··· Excerpted text ···

Looking for Java serialization with minimal GC

534 views
Skip to first unread message

Dave

unread,
Jan 24, 2013, 2:04:43 PM1/24/13
to java-serializat...@googlegroups.com
I'm designing a high-performance application that will be sending a lot of messages between applications. All of these messages need to be sent on the network and persisted to disk. We need to minimize or eliminate garbage collection as much as possible. Can anyone recommend a serialization solution? Messages will be of a known format / schema and generally in the 100-200 byte range.

Tatu Saloranta

unread,
Jan 24, 2013, 2:44:20 PM1/24/13
to java-serializat...@googlegroups.com
You'll have to measure GC overhead for different codecs, probably
using smallest heap you can configure to maximize effects of GC.
Testing framework has been changed/re-configured to try to eliminate
GC overhead (there was quite a bit discussion on this), so default
results do not necessarily help all that much.
However, codec code itself can be used as is.

My guess is that most of top codecs actually work.
Serializer/deserialization is not very often the bottleneck of
systems, once you use libraries in efficient way.

So, you could choose to use Protobuf, Kryo (if this is java only),
Smile (a flavor of binary JSON, via Jackson or protostuff library),
for example.

-+ Tatu +-

Kannan Goundan

unread,
Jan 24, 2013, 4:31:33 PM1/24/13
to java-serializat...@googlegroups.com
Like Tatu said, most of the top serializers will probably be good
enough in terms of performance (as long as they're within ~2x of the
fastest one). I'd really recommend narrowing things down based on
your other needs. Some of the seralizers require writing a lot of
code to serialize/deserialize. Some require specifying a separate
schema file. Some will work with any POJO. Some are JVM-only, which
may or may not be a problem for you. Some have support for migrating
to newer schemas.

···

Reproduce the passage from the Java serialization thread word for word, starting at "Tatu Saloranta" and ending at "effects of GC.".

··· Material ···

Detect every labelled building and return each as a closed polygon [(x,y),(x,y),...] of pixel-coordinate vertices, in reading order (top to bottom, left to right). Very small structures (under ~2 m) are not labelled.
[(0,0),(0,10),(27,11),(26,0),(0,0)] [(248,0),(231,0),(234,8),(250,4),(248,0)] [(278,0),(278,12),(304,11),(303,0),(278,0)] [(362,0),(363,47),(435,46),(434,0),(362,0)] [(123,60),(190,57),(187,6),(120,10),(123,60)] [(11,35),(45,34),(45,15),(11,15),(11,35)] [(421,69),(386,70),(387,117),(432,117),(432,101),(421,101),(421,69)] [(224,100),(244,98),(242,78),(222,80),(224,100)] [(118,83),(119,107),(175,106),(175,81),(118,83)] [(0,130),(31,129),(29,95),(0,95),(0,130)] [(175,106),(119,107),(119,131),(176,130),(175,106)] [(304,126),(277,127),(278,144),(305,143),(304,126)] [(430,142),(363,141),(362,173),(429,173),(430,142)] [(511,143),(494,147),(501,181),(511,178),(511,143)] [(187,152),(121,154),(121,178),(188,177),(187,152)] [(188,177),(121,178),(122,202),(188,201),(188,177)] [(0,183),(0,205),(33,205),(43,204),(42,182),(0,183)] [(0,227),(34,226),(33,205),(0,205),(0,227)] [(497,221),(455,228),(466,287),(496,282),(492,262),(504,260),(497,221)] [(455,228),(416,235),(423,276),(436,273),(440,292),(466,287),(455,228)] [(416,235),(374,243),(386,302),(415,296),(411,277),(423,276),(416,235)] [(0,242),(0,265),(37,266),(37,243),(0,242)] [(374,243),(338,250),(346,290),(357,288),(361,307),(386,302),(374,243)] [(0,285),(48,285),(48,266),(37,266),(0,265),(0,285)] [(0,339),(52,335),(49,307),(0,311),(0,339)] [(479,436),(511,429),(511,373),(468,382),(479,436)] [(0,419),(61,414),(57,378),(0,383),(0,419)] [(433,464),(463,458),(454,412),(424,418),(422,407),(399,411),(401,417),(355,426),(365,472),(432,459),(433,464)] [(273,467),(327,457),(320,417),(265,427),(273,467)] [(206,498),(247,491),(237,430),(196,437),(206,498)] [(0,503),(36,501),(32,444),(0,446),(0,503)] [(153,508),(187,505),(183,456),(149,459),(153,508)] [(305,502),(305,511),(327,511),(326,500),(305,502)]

···

• **Solution to this problem**
Tatu Saloranta

unread,
Jan 24, 2013, 2:44:20 PM1/24/13
to java-serializat...@googlegroups.com
You'll have to measure GC overhead for different codecs, probably
using smallest heap you can configure to maximize effects of GC.